- Task A:
Write out the stretch of the article on singing posture from "Generally keep your" through "song this way.", copying it word for word.
- Task B:
Pick up the article on singing posture after its final sentence and keep writing it.

- Excerpt:
*** Begin section ***
• Val Bastien

What About Posture?

Are you happy with your singing? Are you interested in immediate improvement? If so, one of the very first things you should look at when trying to understand the cause of your vocal issues and assessing your areas of needs, is your posture. How you hold yourself, your posture, is an integral part of optimizing your overall singing mechanism.


Let's see how good your posture is:


Are your shoulders round and forward?

Do you have an increased curve in the upper and lower parts of your back?

Is your neck forward?


Here are three reasons why posture matters.


1) Posture impacts breath management. In fact, bad posture can potentially compromise your singing. Let me explain. Breath is at the foundation of singing. If your breath is off, your singing will be off as well. When you breathe you need to fill up your lungs from the bottom up. That's impossible to do with poor posture. And it is certainly challenging to sing well if you have difficulty breathing. Instead, adequate posture allows the air to flow smoothly from your nose and mouth to your lungs in order to maximize their function. It then comes back out vibrating through your vocal cords to produce the most beautiful sound you have ever heard!


Remember that you may not always have the luxury of taking long breaths during a song, therefore, make it count by straightening yourself up so that the air fills up your lungs quickly and effectively. You will be able to take in more air at once by creating alignment around your neck and chest. Correct posture begins with a straight neck and larynx. With relaxation and space, the larynx is able to pull the vocal cords to pitch. The diaphragm is given a chance to engage and offer some support. That is how resonance is given access to all of its chambers.


2) Posture influences your ability to show off your skills. Posture contributes to beautiful singing but also helps you sing higher, lower, hold notes longer and more powerfully. Don't believe me? Try this: slouch on the couch and see if you can sing as high as when you stand up, straighten up your back and roll back your shoulders. How easy is it to belt or sing a run when your chest is collapsed?


3) Bad posture indicates low confidence. Since body talks, when your shoulders are in and you look down, what you express is that you don't feel confident. Your performance suffers a great deal and you then feel even less confident. Come on, you can fix this! Correcting your posture is the perfect place to start to improve your mindset and create the first impression you want to make on people. Stand tall. Make yourself important by taking space with your arms when moving to the music. Don't be afraid to act larger than life to give your self-esteem a boost.


Now that you understand why you should be mindful of your posture let's have a look at what this actually looks like.


Generally keep your chin parallel to the floor and look forward. It is understood that when performing, you may want to dance and express yourself creatively in ways that may slightly interfere with your posture. That's all right as long as this happens during songs that you are comfortable with. When tough notes come around however, take a moment to realign your instrument with a correct neck position.


Most singers stand when performing so it's best to stand when practicing. Always do so unless you are planning on sitting for your performance. You should then practice your song this way.
*** End section ***
- The data:
*** Begin section ***
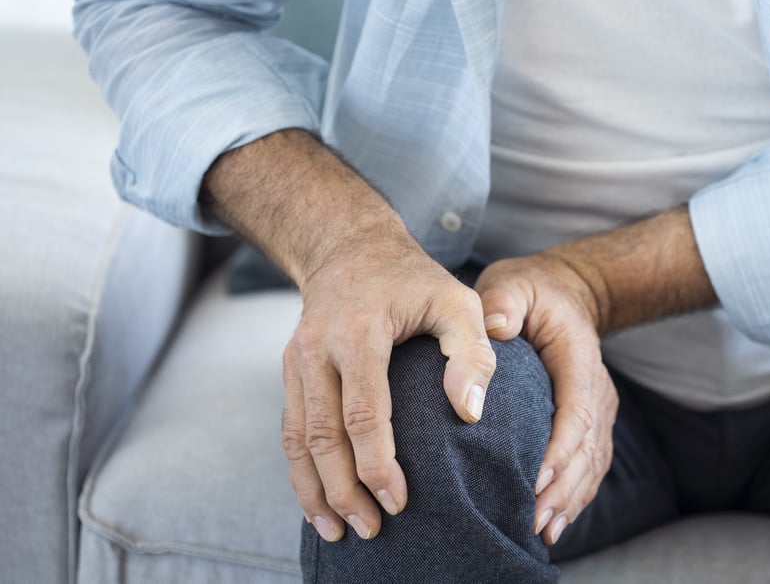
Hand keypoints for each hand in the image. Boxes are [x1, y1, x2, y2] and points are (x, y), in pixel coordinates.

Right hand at [280, 222, 496, 541]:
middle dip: (343, 491)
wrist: (350, 248)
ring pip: (296, 440)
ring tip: (339, 531)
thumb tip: (469, 413)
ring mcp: (296, 362)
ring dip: (315, 491)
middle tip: (372, 530)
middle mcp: (316, 349)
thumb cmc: (415, 280)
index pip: (362, 412)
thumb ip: (471, 352)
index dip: (377, 463)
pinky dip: (301, 471)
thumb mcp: (457, 300)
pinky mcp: (290, 373)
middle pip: (322, 436)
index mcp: (358, 332)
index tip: (399, 501)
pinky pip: (290, 431)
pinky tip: (318, 503)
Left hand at [474, 253, 618, 545]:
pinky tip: (554, 521)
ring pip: (592, 462)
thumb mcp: (513, 283)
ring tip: (542, 529)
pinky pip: (590, 465)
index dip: (560, 448)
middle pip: (587, 446)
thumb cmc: (532, 291)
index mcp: (578, 358)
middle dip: (563, 486)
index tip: (536, 479)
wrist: (566, 293)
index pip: (576, 409)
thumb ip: (504, 301)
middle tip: (533, 518)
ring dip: (570, 498)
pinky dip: (576, 495)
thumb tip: (495, 327)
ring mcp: (598, 408)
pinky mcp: (591, 422)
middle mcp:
*** End section ***
- Expected answer A:
Generally keep your chin parallel to the floor and look forward. It is understood that when performing, you may want to dance and express yourself creatively in ways that may slightly interfere with your posture. That's all right as long as this happens during songs that you are comfortable with. When tough notes come around however, take a moment to realign your instrument with a correct neck position.


Most singers stand when performing so it's best to stand when practicing. Always do so unless you are planning on sitting for your performance. You should then practice your song this way.

- Expected answer B:
External elements that may affect your posture include whether or not you play an instrument. Check if how you hold you guitar stresses your shoulders or inhibits your breath. When resting your guitar on your laps what kind of seat do you sit on? A sofa has a soft cushion therefore you may have a tendency to slouch on it and that's bad news for your voice. Choose a harder chair and sit at the edge of it without over extending your spine. Do you hunch back and look down when playing the piano? Straighten up! Is your mic position at the right height? You should neither be looking up or down to it. Holding the mic in your hands gives you the freedom to move around and is in many ways easier to work with.


Syndromes of inadequate posture include headache, neck, hip and knee pain, sore shoulders, numbness in hands and legs, difficulty breathing to name a few. It transfers to singing in the form of tension, overall tightness, a dull tone or unwanted rasp, range inconsistencies, inability to reach high notes, unexpected and embarrassing vocal breaks, a sore throat, vocal fatigue, etc...


Is that you?


Let's recap. Maintaining a healthy posture is your first step in resolving those problems. Stand with your feet shoulder length apart for balance, roll your shoulders back, keep your chest open and look forward. You are off to a good start! Your vocal mechanism is now in position to engage properly and it sets the tone for correct vocal technique.


Correcting posture alone brings about subtle but immediate Improvement to singing. If you are interested in finding out what else is holding you back and want to see major vocal advancement then you need to seek expert guidance from an experienced singing teacher who can tell you exactly what you are doing wrong and how to correct it.


That's where I come in.


If you are open to setting the record straight and to finally mastering your voice, I am darn straight confident that I am the one who can BEST help you do it. Sing better fast. That is the outcome I get for my clients. Are you interested?


Let's get something straight.. ACTIONS yield RESULTS.


Stop procrastinating. Don't just stand there; do SOMETHING!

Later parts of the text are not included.